Les mots et l’instant – L’édito de Christophe Bonnefoy
Il y a l’instant médiatique, il y a le temps judiciaire. Dit autrement, l’instant de la réaction populaire, à chaud et parallèlement, le temps – long – du travail de ceux qui ont à enquêter, à défendre, puis à condamner au bout du compte, le cas échéant. Il y a l’instant de la réaction charnelle et le temps des textes qu’on interprète, ce dernier allant souvent dans le sens d’une certaine indécence. Ou ressenti comme tel. On réagit évidemment de manière différente, selon qu’on observe les affaires ou qu’on en est acteur. Qu’on s’identifie aux victimes ou qu’on aborde le fait divers en professionnel. L’immédiateté contre la compréhension des faits, beaucoup plus longue.
C’est vrai dans l’affaire Palmade. C’est vrai, aussi, dans la terrible mort de cette professeure d’espagnol à Saint-Jean-de-Luz. Le sentiment est, viscéralement, à la colère. Pour l’avocat du jeune élève qui l’a tuée, c’est l’inverse. La loi, seulement la loi… et un travail plus réfléchi, si l’on peut dire, dans la durée, dans l’intérêt du client.
On peut bien sûr tout entendre. Et on est obligé de comprendre, de gré ou de force, qu’à l’émotion bien légitime doit répondre une approche dans les règles, de la part des hommes de loi.
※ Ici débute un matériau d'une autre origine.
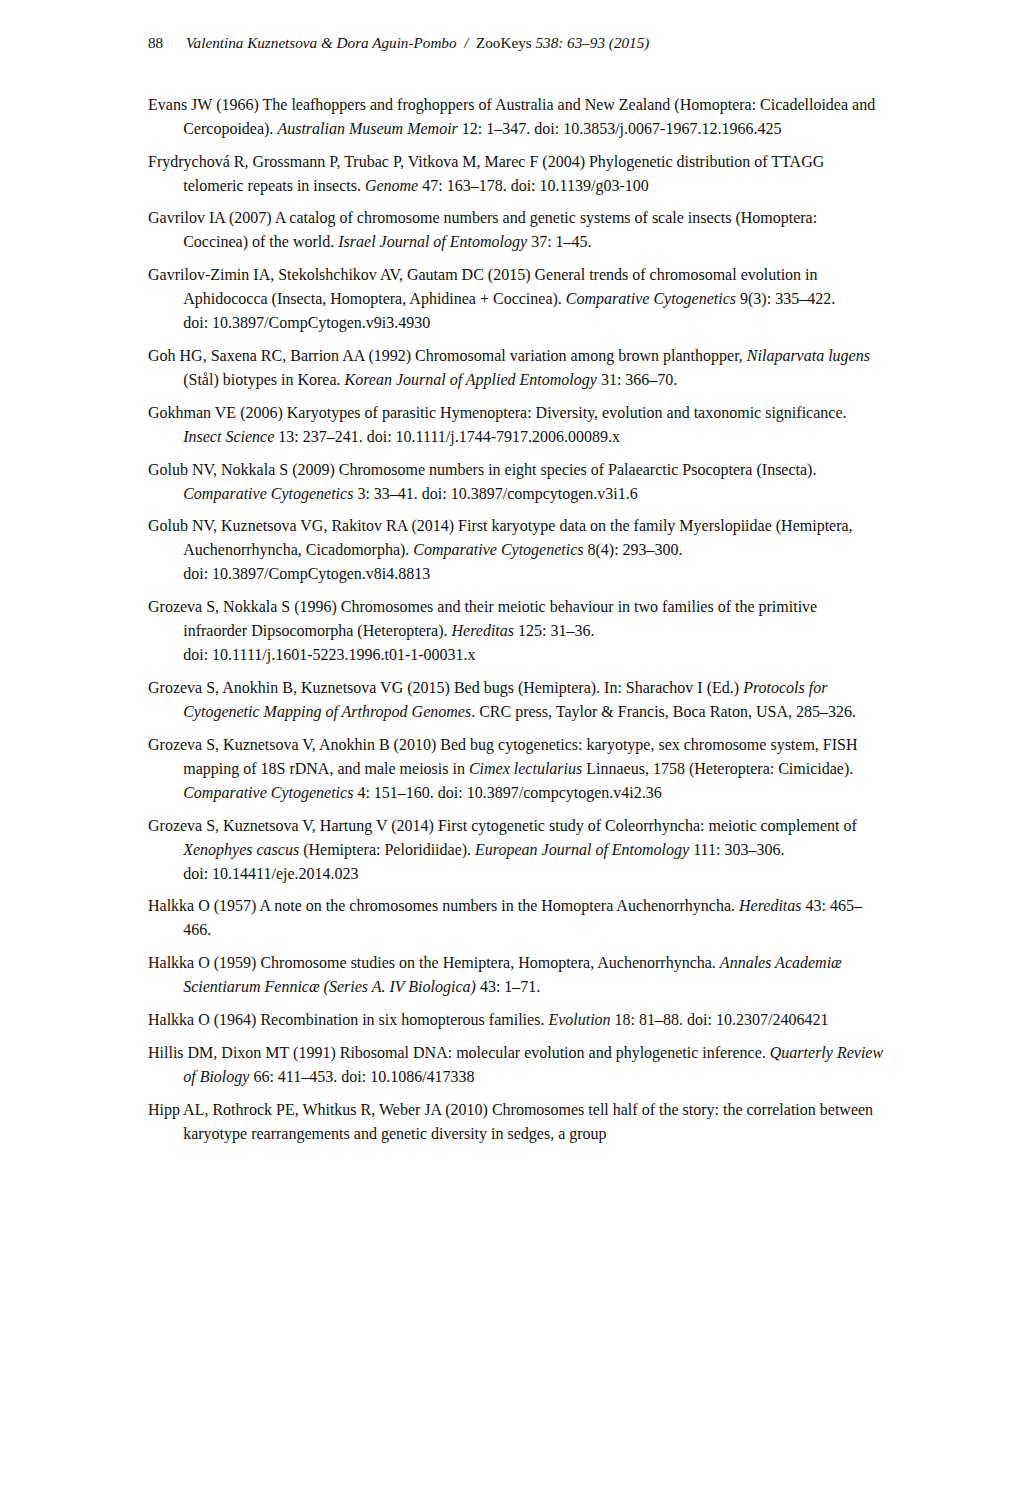88 Valentina Kuznetsova & Dora Aguin-Pombo / ZooKeys 538: 63–93 (2015)
Evans JW (1966) The leafhoppers and froghoppers of Australia and New Zealand (Homoptera: Cicadelloidea and Cercopoidea). Australian Museum Memoir 12: 1–347. doi: 10.3853/j.0067-1967.12.1966.425
Frydrychová R, Grossmann P, Trubac P, Vitkova M, Marec F (2004) Phylogenetic distribution of TTAGG telomeric repeats in insects. Genome 47: 163–178. doi: 10.1139/g03-100
Gavrilov IA (2007) A catalog of chromosome numbers and genetic systems of scale insects (Homoptera: Coccinea) of the world. Israel Journal of Entomology 37: 1–45.
Gavrilov-Zimin IA, Stekolshchikov AV, Gautam DC (2015) General trends of chromosomal evolution in Aphidococca (Insecta, Homoptera, Aphidinea + Coccinea). Comparative Cytogenetics 9(3): 335–422. doi: 10.3897/CompCytogen.v9i3.4930
Goh HG, Saxena RC, Barrion AA (1992) Chromosomal variation among brown planthopper, Nilaparvata lugens (Stål) biotypes in Korea. Korean Journal of Applied Entomology 31: 366–70.
Gokhman VE (2006) Karyotypes of parasitic Hymenoptera: Diversity, evolution and taxonomic significance. Insect Science 13: 237–241. doi: 10.1111/j.1744-7917.2006.00089.x
Golub NV, Nokkala S (2009) Chromosome numbers in eight species of Palaearctic Psocoptera (Insecta). Comparative Cytogenetics 3: 33–41. doi: 10.3897/compcytogen.v3i1.6
Golub NV, Kuznetsova VG, Rakitov RA (2014) First karyotype data on the family Myerslopiidae (Hemiptera, Auchenorrhyncha, Cicadomorpha). Comparative Cytogenetics 8(4): 293–300. doi: 10.3897/CompCytogen.v8i4.8813
Grozeva S, Nokkala S (1996) Chromosomes and their meiotic behaviour in two families of the primitive infraorder Dipsocomorpha (Heteroptera). Hereditas 125: 31–36. doi: 10.1111/j.1601-5223.1996.t01-1-00031.x
Grozeva S, Anokhin B, Kuznetsova VG (2015) Bed bugs (Hemiptera). In: Sharachov I (Ed.) Protocols for Cytogenetic Mapping of Arthropod Genomes. CRC press, Taylor & Francis, Boca Raton, USA, 285–326.
Grozeva S, Kuznetsova V, Anokhin B (2010) Bed bug cytogenetics: karyotype, sex chromosome system, FISH mapping of 18S rDNA, and male meiosis in Cimex lectularius Linnaeus, 1758 (Heteroptera: Cimicidae). Comparative Cytogenetics 4: 151–160. doi: 10.3897/compcytogen.v4i2.36
Grozeva S, Kuznetsova V, Hartung V (2014) First cytogenetic study of Coleorrhyncha: meiotic complement of Xenophyes cascus (Hemiptera: Peloridiidae). European Journal of Entomology 111: 303–306. doi: 10.14411/eje.2014.023
Halkka O (1957) A note on the chromosomes numbers in the Homoptera Auchenorrhyncha. Hereditas 43: 465–466.
Halkka O (1959) Chromosome studies on the Hemiptera, Homoptera, Auchenorrhyncha. Annales Academiæ Scientiarum Fennicæ (Series A. IV Biologica) 43: 1–71.
Halkka O (1964) Recombination in six homopterous families. Evolution 18: 81–88. doi: 10.2307/2406421
Hillis DM, Dixon MT (1991) Ribosomal DNA: molecular evolution and phylogenetic inference. Quarterly Review of Biology 66: 411–453. doi: 10.1086/417338
Hipp AL, Rothrock PE, Whitkus R, Weber JA (2010) Chromosomes tell half of the story: the correlation between karyotype rearrangements and genetic diversity in sedges, a group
Et en l’occurrence du conseil du jeune homme de 16 ans.
Il apparaît toutefois bien compliqué d’écouter l’avocat d’un lycéen qui paraît-il avait entendu des voix avant de passer à l’acte et dont le passé récent semblait assez compliqué psychologiquement parlant, affirmer que le jeune homme avait semble-t-il par son acte « réglé un conflit avec lui-même ». Un conflit réglé par la mort d’une professeure, ne l’oublions pas. Difficile à encaisser. Sauf à être capable de dissocier volonté de “chercher des explications” et tentative de “trouver des excuses”. Trop tôt, même si la ligne de défense apparaît ici déjà évidente.